Kanal İstanbul bir emlak projesi mi?
İBB Başkanı Ekrem İmamoğlu'na bastırdığı proje karşıtı afişler nedeniyle soruşturma açılması üzerine 'çılgın proje' Kanal İstanbul yeniden gündeme geldi. Kanalın yapımına gerekçe olarak gösterilen İstanbul Boğazı'ndaki gemi trafiğinin her yıl azaldığını ifade eden uzmanlara göre bu proje bir emlak projesi
17.11.2020 12:59:00





Karadeniz ile Marmara Denizi arasında yapay bir su yolu oluşturacak hükümetin ilk açıklandığında 'çılgın proje' adını verdiği, önceki gün yapılan açıklamalarda ise 'devlet projesi' olarak nitelendiği Kanal İstanbul projesi Türkiye'de tam dokuz yıldır tartışmaların odağında yer alıyor.
Proje bu kez, halkı kanalla ilgili bilgilendirmek amacıyla bastırılan afişler nedeniyle İstanbul Büyükşehir Belediye Başkanı Ekrem İmamoğlu'na açılan 'afiş' soruşturmasıyla gündemde. İlk kez 2011'de dönemin Başbakanı Recep Tayyip Erdoğan tarafından dile getirilen projenin ÇED raporu 2019'un sonunda hazırlandı. Mart 2020'de de ihaleye çıkıldı. Ancak Kanal İstanbul bölgesinde henüz yoğun bir inşaat faaliyeti başlamadı.
Yapılan itirazlar, açılan davalar halen sürüyor. İtirazlara ve tepkilere her gün yenileri ekleniyor. Uzmanlar Kanal İstanbul'da en kritik sorunun 2su' olduğuna dikkat çekiyor.
Zira Avrupa Yakası'nın önemli içme suyu havzası Sazlıdere Barajı'nın tamamı, Terkos'un ise ÇED raporuna göre bir kısmı kanal içinde kalacak. Zamanla Terkos'un da tamamen kanala karışacağını belirten uzmanlar, bu yok olan içme suyu havzası yerine 200 kilometre uzakta bulunan Düzce'deki Melen Çayı'ndan İstanbul'a su getirmenin planlandığını ve bu yapıldığı takdirde artacak su maliyetinin halkın faturasına yansıyacağına dikkat çekiyor.

=-=-=-=-=

## Görev Yönergesi
Yukarıdaki Kanal İstanbul haberine göre tamamı kanalın içinde kalacak olan baraj hangisidir? Lütfen adını yazın.

=-=-=-=-=

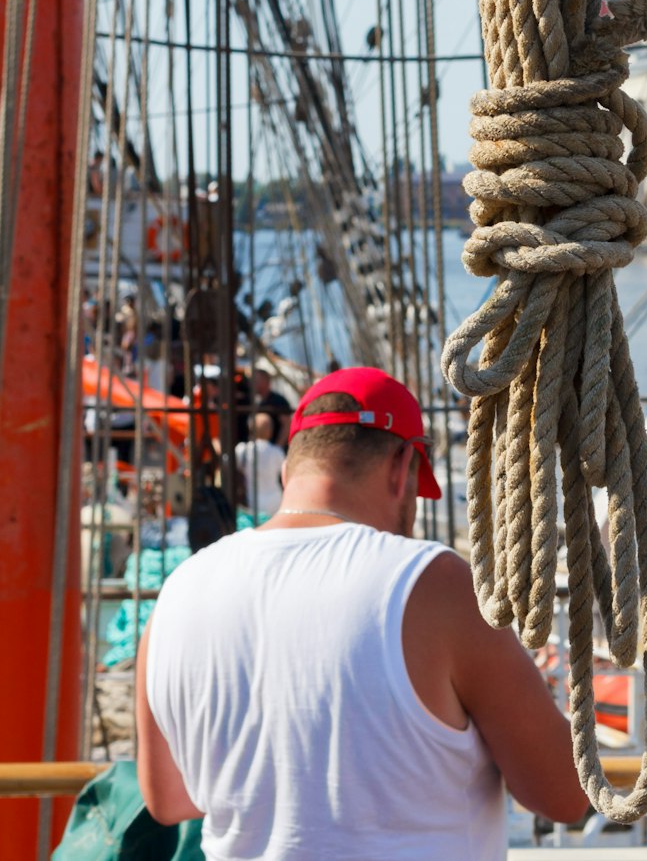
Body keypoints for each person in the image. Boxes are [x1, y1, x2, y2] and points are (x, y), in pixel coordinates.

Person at [136, 366, 587, 858]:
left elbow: (167, 800)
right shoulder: (434, 585)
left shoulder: (178, 592)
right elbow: (563, 794)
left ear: (290, 472)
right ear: (401, 468)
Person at [234, 411, 285, 519]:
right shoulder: (277, 452)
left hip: (251, 501)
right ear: (270, 430)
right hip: (275, 502)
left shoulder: (242, 450)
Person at [252, 362, 292, 448]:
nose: (253, 384)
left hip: (275, 452)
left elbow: (286, 425)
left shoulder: (278, 400)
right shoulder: (259, 402)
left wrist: (277, 448)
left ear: (265, 381)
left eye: (256, 380)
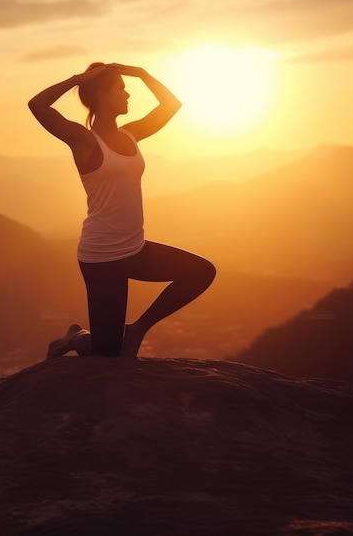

=-=-=-=-=

## Göreve Yanıt
Sazlıdere Barajı.